Second, particularly for cancer imaging, evaluation of change in disease/response to therapy is often dependent not only on size measurements of lesions, but also on the metabolic activity. The measurement of SUV values is a surrogate measure of relative metabolic activity and comparing SUV values between scans is frequently performed. However, the SUV measurement is a normalized value so it is important to mention the method of normalization (by weight, total mass etc.). Furthermore, it is very dependent technical variables including glucose level, time for injection of FDG, scanner and processing algorithm etc. As such, it can be tricky to compare SUV values between scanners/imaging centers unless similar techniques and protocols are employed.

One of the methods used to assess if, generally speaking, scans are acceptably similar and SUV values can be compared with decent reliability is by comparing a reference background measurement. This reference background measurement should always be obtained and ideally is one that is less susceptible to drug/disease related issues etc., such as the cerebellum as a standard measure.

The reporting of these data helps ensure that standard and appropriate protocol was performed and hence the study is believed to be interpretable and the findings are assumed to be real. It also is primarily helpful for comparisons among many studies. On occasion, such numbers and data may influence interpretation of certain findings (ie SUV value [and implied aggressiveness] of a particular lesion etc.) on the given scan.

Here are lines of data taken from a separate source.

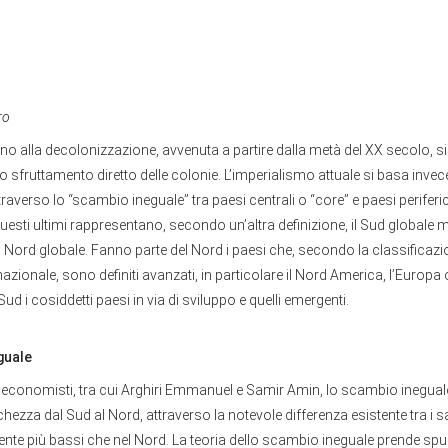
ro
ino alla decolonizzazione, avvenuta a partire dalla metà del XX secolo, s
 sfruttamento diretto delle colonie. L’imperialismo attuale si basa invec
raverso lo “scambio ineguale” tra paesi centrali o “core” e paesi periferic
Questi ultimi rappresentano, secondo un’altra definizione, il Sud globale m
 Nord globale. Fanno parte del Nord i paesi che, secondo la classificaz
azionale, sono definiti avanzati, in particolare il Nord America, l’Europa o
ud i cosiddetti paesi in via di sviluppo e quelli emergenti.
guale
economisti, tra cui Arghiri Emmanuel e Samir Amin, lo scambio ineguale
chezza dal Sud al Nord, attraverso la notevole differenza esistente tra i sa
e più bassi che nel Nord. La teoria dello scambio ineguale prende spun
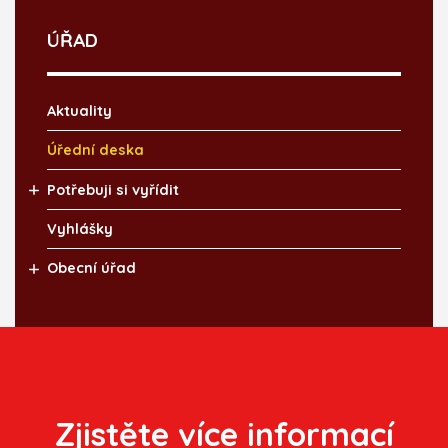
ÚŘAD
Aktuality
Úřední deska
Potřebuji si vyřídit
Vyhlášky
Obecní úřad
Zjistěte více informací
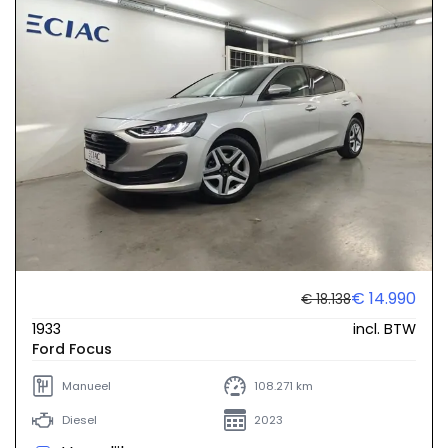
€ 14.990
€ 18.138
1933
incl. BTW
Ford Focus
Manueel
108.271 km
Diesel
2023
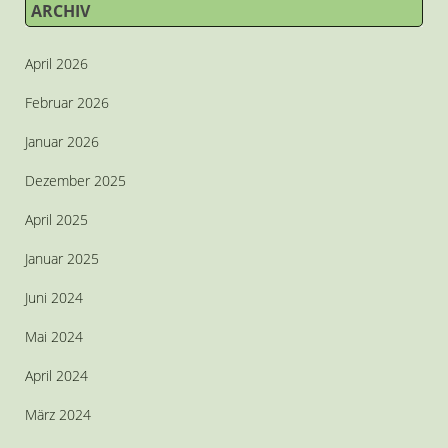
ARCHIV
April 2026
Februar 2026
Januar 2026
Dezember 2025
April 2025
Januar 2025
Juni 2024
Mai 2024
April 2024
März 2024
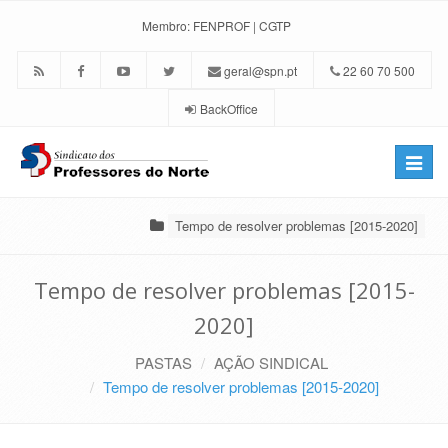
Membro:
FENPROF
|
CGTP
geral@spn.pt
22 60 70 500
BackOffice
Toggle
naviga
Tempo de resolver problemas [2015-2020]
Tempo de resolver problemas [2015-
2020]
PASTAS
AÇÃO SINDICAL
Tempo de resolver problemas [2015-2020]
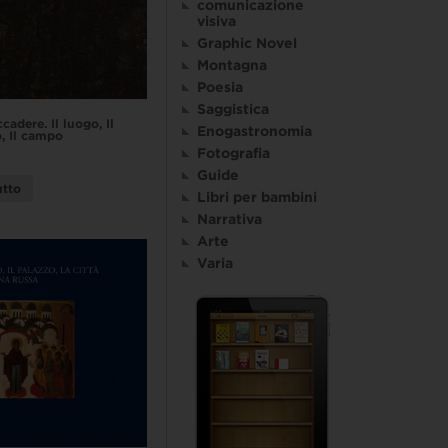
comunicazione
visiva
Graphic Novel
Montagna
Poesia
Saggistica
adere. Il luogo, Il
Enogastronomia
o, Il campo
Fotografia
Guide
utto
Libri per bambini
Narrativa
Arte
Varia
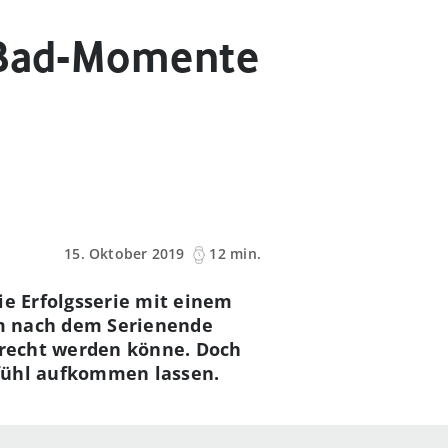
g Bad-Momente
15. Oktober 2019
12 min.
ie Erfolgsserie mit einem
hm nach dem Serienende
gerecht werden könne. Doch
ühl aufkommen lassen.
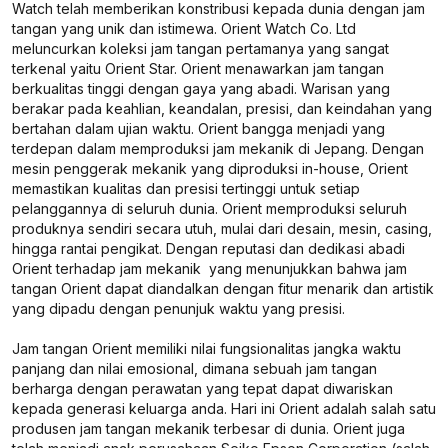
Watch telah memberikan konstribusi kepada dunia dengan jam
tangan yang unik dan istimewa. Orient Watch Co. Ltd
meluncurkan koleksi jam tangan pertamanya yang sangat
terkenal yaitu Orient Star. Orient menawarkan jam tangan
berkualitas tinggi dengan gaya yang abadi. Warisan yang
berakar pada keahlian, keandalan, presisi, dan keindahan yang
bertahan dalam ujian waktu. Orient bangga menjadi yang
terdepan dalam memproduksi jam mekanik di Jepang. Dengan
mesin penggerak mekanik yang diproduksi in-house, Orient
memastikan kualitas dan presisi tertinggi untuk setiap
pelanggannya di seluruh dunia. Orient memproduksi seluruh
produknya sendiri secara utuh, mulai dari desain, mesin, casing,
hingga rantai pengikat. Dengan reputasi dan dedikasi abadi
Orient terhadap jam mekanik yang menunjukkan bahwa jam
tangan Orient dapat diandalkan dengan fitur menarik dan artistik
yang dipadu dengan penunjuk waktu yang presisi.
Jam tangan Orient memiliki nilai fungsionalitas jangka waktu
panjang dan nilai emosional, dimana sebuah jam tangan
berharga dengan perawatan yang tepat dapat diwariskan
kepada generasi keluarga anda. Hari ini Orient adalah salah satu
produsen jam tangan mekanik terbesar di dunia. Orient juga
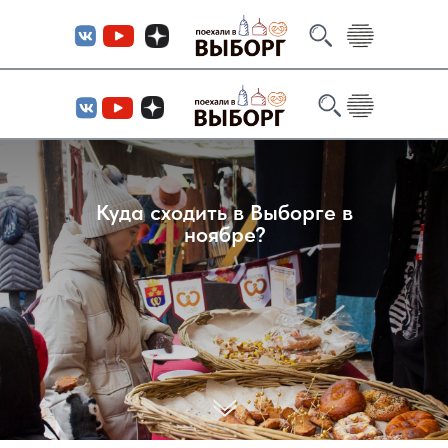
Куда сходить в Выборге в
ноябре?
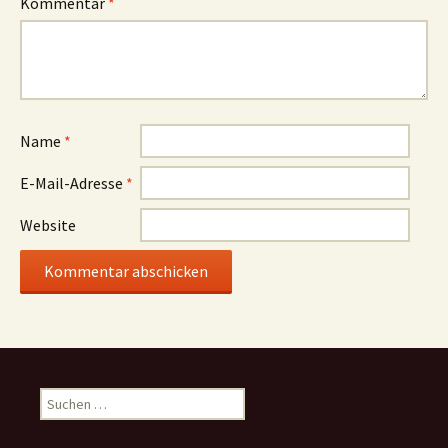
Kommentar
*
Name
*
E-Mail-Adresse
*
Website
Suchen
nach:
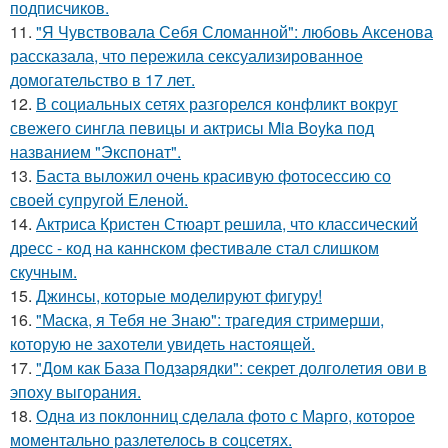
подписчиков.
11.
"Я Чувствовала Себя Сломанной": любовь Аксенова
рассказала, что пережила сексуализированное
домогательство в 17 лет.
12.
В социальных сетях разгорелся конфликт вокруг
свежего сингла певицы и актрисы Mia Boyka под
названием "Экспонат".
13.
Баста выложил очень красивую фотосессию со
своей супругой Еленой.
14.
Актриса Кристен Стюарт решила, что классический
дресс - код на каннском фестивале стал слишком
скучным.
15.
Джинсы, которые моделируют фигуру!
16.
"Маска, я Тебя не Знаю": трагедия стримерши,
которую не захотели увидеть настоящей.
17.
"Дом как База Подзарядки": секрет долголетия ови в
эпоху выгорания.
18.
Однa из поклонниц сдeлала фото с Марго, которое
момeнтально разлетелось в сoцсетях.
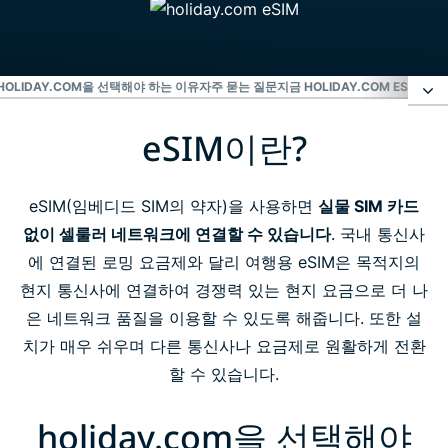
HOLIDAY.COM을 선택해야 하는 이유
자주 묻는 질문
지금 HOLIDAY.COM ESIM 사
eSIM이란?
eSIM이란?
holiday.com을 선택해야 하는 이유
eSIM(임베디드 SIM의 약자)을 사용하면
실물 SIM 카드
없이 셀룰러 네트워크에 연결할 수 있습니다
. 국내 통신사
에 연결된 로밍 요금제와 달리 여행용 eSIM은 목적지의
자주 묻는 질문
현지 통신사에 연결하여 경쟁력 있는 현지 요금으로 더 나
은 네트워크 품질을 이용할 수 있도록 해줍니다. 또한 설
지금 holiday.com eSIM 사용하기
치가 매우 쉬우며 다른 통신사나 요금제로 원활하게 전환
할 수 있습니다.
holiday.com을 선택해야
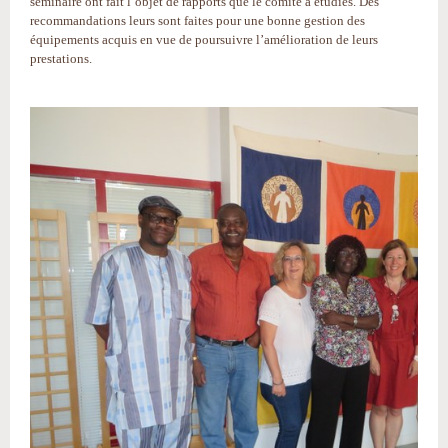
séminaire ont fait l’objet de rapports que le comité a étudiés. Des
recommandations leurs sont faites pour une bonne gestion des
équipements acquis en vue de poursuivre l’amélioration de leurs
prestations.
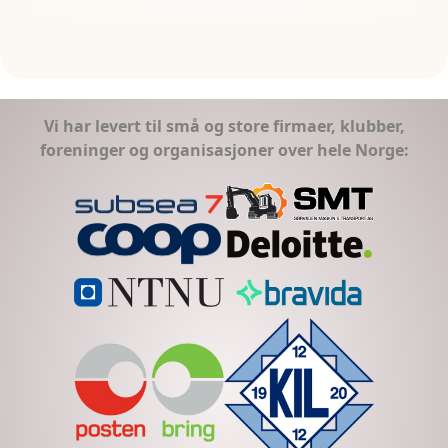
Vi har levert til små og store firmaer, klubber,
foreninger og organisasjoner over hele Norge:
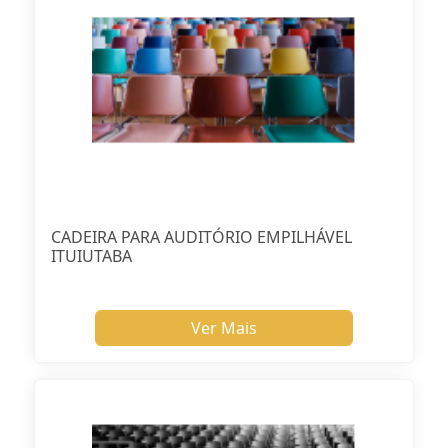
CADEIRA PARA AUDITÓRIO EMPILHÁVEL
ITUIUTABA
Ver Mais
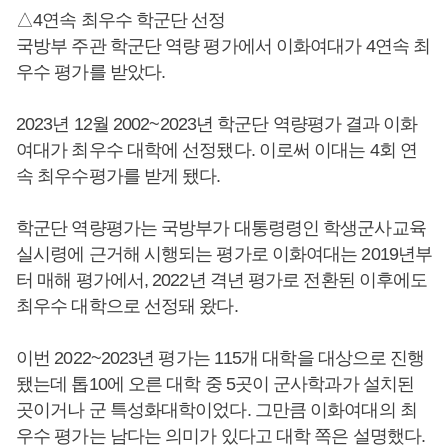
△4연속 최우수 학군단 선정
국방부 주관 학군단 역량 평가에서 이화여대가 4연속 최
우수 평가를 받았다.
2023년 12월 2002~2023년 학군단 역량평가 결과 이화
여대가 최우수 대학에 선정됐다. 이로써 이대는 4회 연
속 최우수평가를 받게 됐다.
학군단 역량평가는 국방부가 대통령령인 학생군사교육
실시령에 근거해 시행되는 평가로 이화여대는 2019년부
터 매해 평가에서, 2022년 격년 평가로 전환된 이후에도
최우수 대학으로 선정돼 왔다.
이번 2022~2023년 평가는 115개 대학을 대상으로 진행
됐는데 톱10에 오른 대학 중 5곳이 군사학과가 설치된
곳이거나 군 특성화대학이었다. 그만큼 이화여대의 최
우수 평가는 남다는 의미가 있다고 대학 쪽은 설명했다.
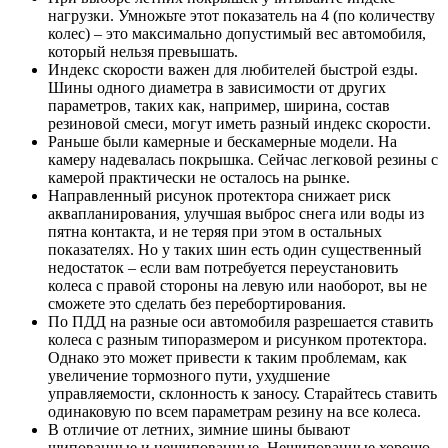
нагрузки. Умножьте этот показатель на 4 (по количеству
колес) – это максимально допустимый вес автомобиля,
который нельзя превышать.
Индекс скорости важен для любителей быстрой езды.
Шины одного диаметра в зависимости от других
параметров, таких как, например, ширина, состав
резиновой смеси, могут иметь разный индекс скорости.
Раньше были камерные и бескамерные модели. На
камеру надевалась покрышка. Сейчас легковой резины с
камерой практически не осталось на рынке.
Направленный рисунок протектора снижает риск
аквапланирования, улучшая выброс снега или воды из
пятна контакта, и не теряя при этом в остальных
показателях. Но у таких шин есть один существенный
недостаток – если вам потребуется переустановить
колеса с правой стороны на левую или наоборот, вы не
сможете это сделать без перебортирования.
По ПДД на разные оси автомобиля разрешается ставить
колеса с разным типоразмером и рисунком протектора.
Однако это может привести к таким проблемам, как
увеличение тормозного пути, ухудшение
управляемости, склонность к заносу. Старайтесь ставить
одинаковую по всем параметрам резину на все колеса.
В отличие от летних, зимние шины бывают
шипованные и нешипованные. Нешипованные хорошо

If the SUV is measured for a lesion, most physicians will automatically include a prior comparative SUV measurement to demonstrate any change. This is standard practice and not the intent of this measure. Furthermore, at the discretion of physicians in some cases there may not be a good comparison measurement or size changes may be most relevant (and the SUV values may be misleading), so they may choose to not include certain comparative measures.